En el desayuno previo a un recorrido por Chipinque en bicicleta de montaña, David me insistía en que buscara esas alianzas que fortalecen las buenas ideas. Con un dejo de resistencia le contestaba al chico de la gran sonrisa. “David, ¿estás consiente de que Monterrey no es Medellín? Que estamos rodeados de gente sin escrúpulos y de una sociedad civil producto de su propia cúpula empresarial, que no puede “destetarse” de sus líderes y que no sabe tener una relación sana con sus autoridades?”, hasta la fecha no sé si el recuerde si quiera que mis palabras parecían un reclamo. Pero supongo que en cualquier ciudad latinoamericana pasa exactamente la misma cosa sólo que con otros nombres.

¿Cómo hacer un solo ejemplo que se parezca a otros que al menos nos dejan asomarnos a otras alternativas de hacer ciudad, una narrativa y otra forma de organizarnos civilmente? Esa pregunta me taladraba mientras hacía un intento de mantener el aire de la montaña en mis pulmones.

El día de la conferencia todo estaba perfectamente planeado. Yo sólo me dedicaba como en muchos otros eventos a observar detenidamente a David, lejos de su cansancio natural, lo notaba aislado como buscando flores en el desierto. Sabía que compartíamos eso, porque al llegar a esa calle oscura le brillaron los ojos. Como muchos de los funcionarios de la transformación de Medellín, la calle representa más valor público que los encierros fastuosos.

¿No hay luz?” No, le contesté con una voz tímida. Pero le insistí que era maravilloso encontrarnos en un lugar en donde al menos podríamos llegar seguros a la calle Abasolo, donde en la Unidad de la Facultad de Arquitectura de la UANL nos esperaba repleta de estudiantes, activistas y vecinos. Nada que ver con la “crema y nata” del espacio anterior, pero había gente a la expectativa de conocer el planteamiento de una ciudad latinoamericana que si bien no es Monterrey, tampoco es Estocolmo.

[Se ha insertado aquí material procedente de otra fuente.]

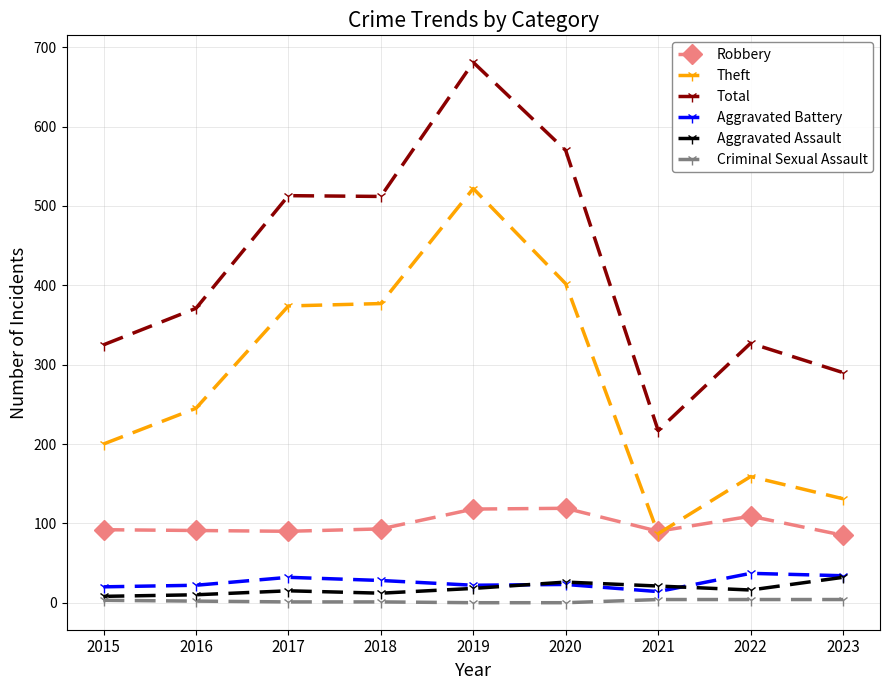

What value does the Total series have at 2022?

327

Al final de la charla con esos ojos profundos, maravillado por el entorno para el diálogo, me dijo con un tono determinante: “éste es el barrio”. Sí, ya desde un par de años antes existía esa especie de “melatismo” para decidir en dónde poner un espacio creativo, ese museo con el que sueño todavía o cualquier otro lugar que fuera un sinónimo de transformación.

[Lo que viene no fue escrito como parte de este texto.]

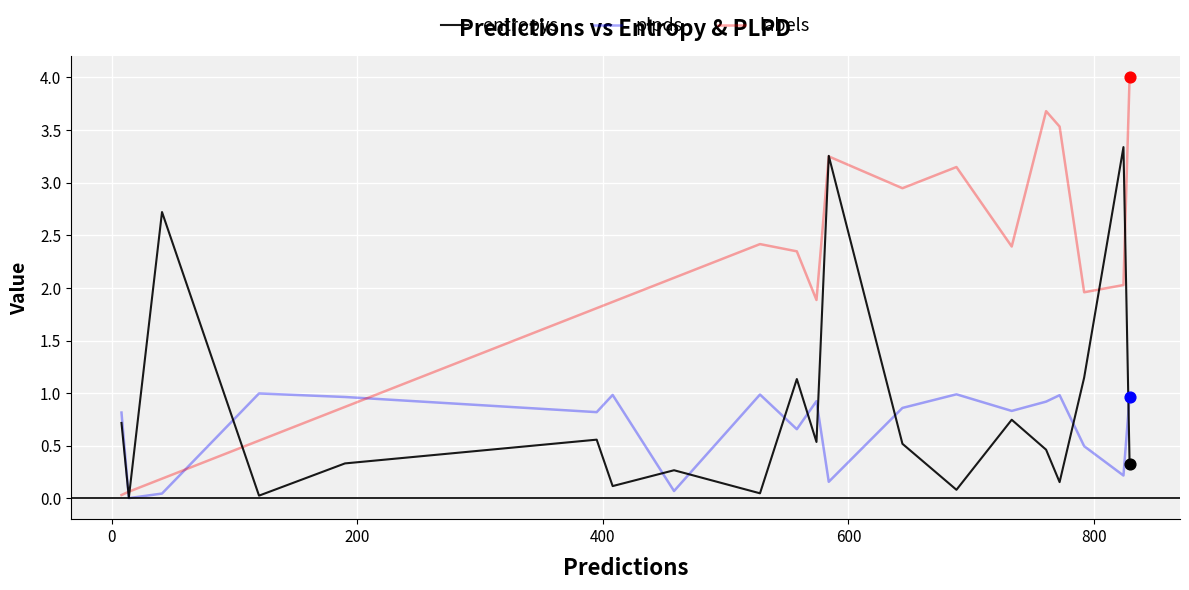

Which series has the largest range (max minus min)?

labels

David fue pieza clave y fuerza para entender que el rumbo no lo marcamos solos, sino nos vamos intercambiando en ideas, haciendo esfuerzos colectivos para la creación que es destrucción al mismo tiempo de paradigmas añejos. El día que David conoció las primeras fotos por las redes sociales de lo que estábamos haciendo en la oscuridad de la calle sin luz, compartía esa felicidad que sólo se siente cuando sabes que te has aventado al vacío con la firme intención de volar. Aunque caigas, aunque falles, aunque cometas errores. No importa, lo que importa es tener los dos pies sobre la tierra a la que quieres ver, sentir, oler, distinto.

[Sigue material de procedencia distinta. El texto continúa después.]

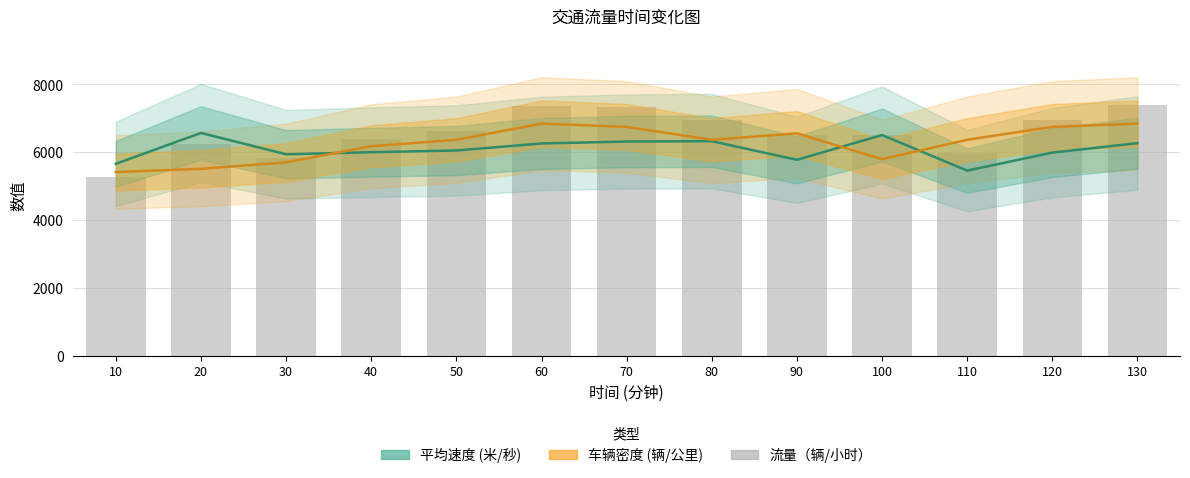

What is the minimum value for 平均速度 (米/秒)?

5457.0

Antes de caer la noche, Escobar se toma una foto con Deysi, la cantante cubana que ha llegado al final de la conferencia. Ambos sonríen con la misma complicidad con la que el arte enlaza a quien lo sabe valorar.

Al despedirse ese domingo, David me insiste que cuando regrese a México quiere verme con la mejor condición para no separarme del grupo de ciclismo de montaña y ahí en el barrio. Hoy confirmará mi querido amigo colombiano que nuestra intuición tuvo forma, pero que de plano el ciclismo de montaña no es lo mío. No.